BM: What unheralded book from the past year would you like to give a shout-out to?
CS: I don’t know if it was unheralded so much as maligned, but The Incest Diary was (is) remarkable. I only regret the writer’s anonymity because I so badly want to fall at her feet in awe. It’s from 2015, but I read Jennifer Doyle’s Campus Sex, Campus Security for the first time last year while deep in one of my semi-regular “what is good writing?”//”can writing matter?” crises, and it restored me.
BM: What is the greatest misconception about book critics and criticism?
CS: This question is so sweet—as if anyone thinks about book critics! I don’t know. Maybe that we actually read the books we write about? Just kidding. Although sometimes, when reading a review, one wonders . . .
BM: How has book criticism changed in the age of social media?

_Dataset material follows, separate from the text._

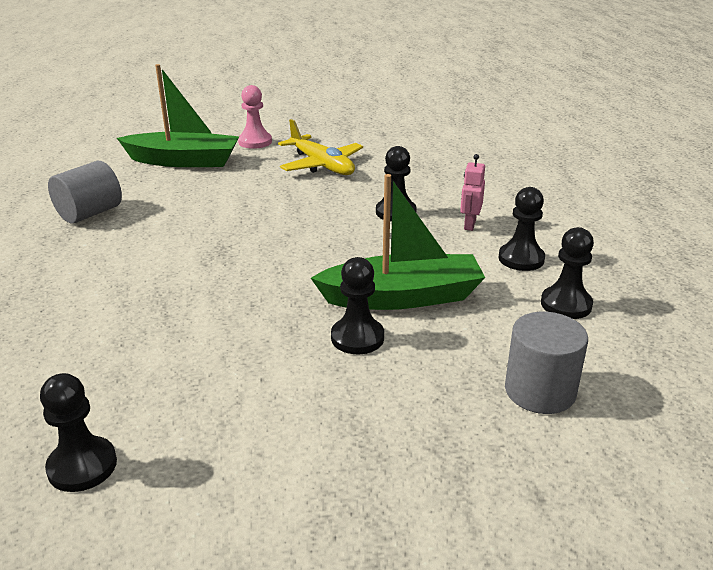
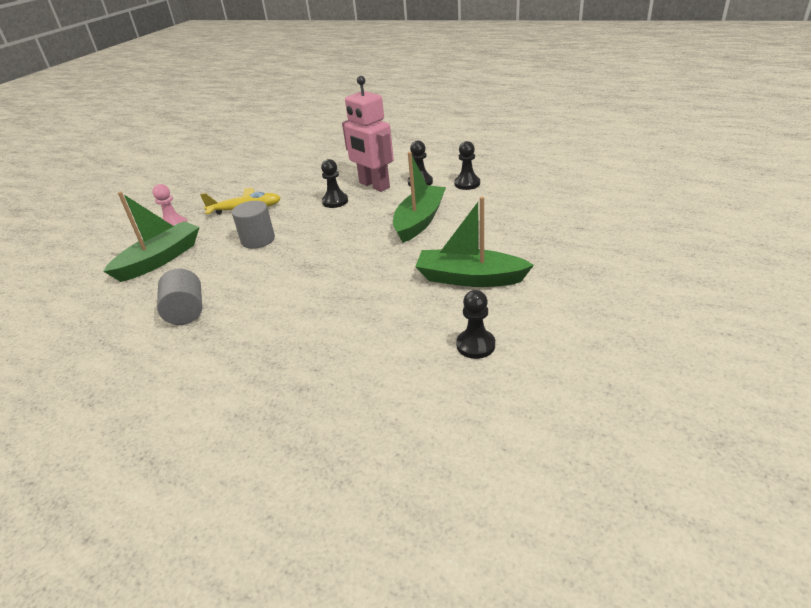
camera: 55 degrees left, 5 degrees up
(266, 401) = (469, 278): none -> green boat
(357, 338) = (441, 241): black pawn -> none
(469, 225) = (374, 185): pink robot -> pink robot, size x2.35
(540, 391) = (520, 208): grey cylinder -> grey cylinder (258, 240)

CS: I suspect everyone’s immediate access to (almost) everyone else has done a lot to valorize the book cheerleader, the person who treats books like they’re the equivalent of vaccines or insulin or something similarly precious and vital. The book lobbyist is not a critic, but there’s a been a blurring of the two roles in what feels like an effort to eliminate the critic entirely. (See: the infamous “no haters” vs. “against smarm” wars of 2013, which I think are still being waged, albeit less explicitly.) Of course some books are precious and vital, but most aren’t, which doesn’t mean they aren’t still valuable, or at least worth a reader’s afternoon. I just don’t believe in treating books like they’re fragile simply because authors’ egos are.
I probably picked up that attitude in academia, where you’re expected to think about defending your writing while you’re creating it, so a certain carefulness is baked in. (And I should mention that I almost exclusively cover non-fiction.) I often appreciate tart, rigorous reviews because they offer the relief of confirmation (i.e. that a book everyone’s showily fawning over has problems worth talking about.) It’s sanity-affirming to know there are others who don’t indiscriminately adore every book a major publisher says we should. If books matter at all, they matter enough to be engaged with thoughtfully, and challenged when appropriate.
BM: What critic working today do you most enjoy reading?
CS: Vivian Gornick, obviously. Renata Adler, even more obviously. Jenny Diski and Ellen Willis may not be writing anything new, but their essays remain indispensable. I always trust Christian Lorentzen’s reviews, and I wish Haley Mlotek wrote about books more because I love it when she does. The only criticism I’ve ever read by Patricia Lockwood is this one but it’s too impeccable not to mention. And this claim may seem dubious because of my relationship with them, but Bookforum gets great work out of its contributors, and anyone can verify that for themselves by picking up a copy. Kaitlin Phillips is my favorite.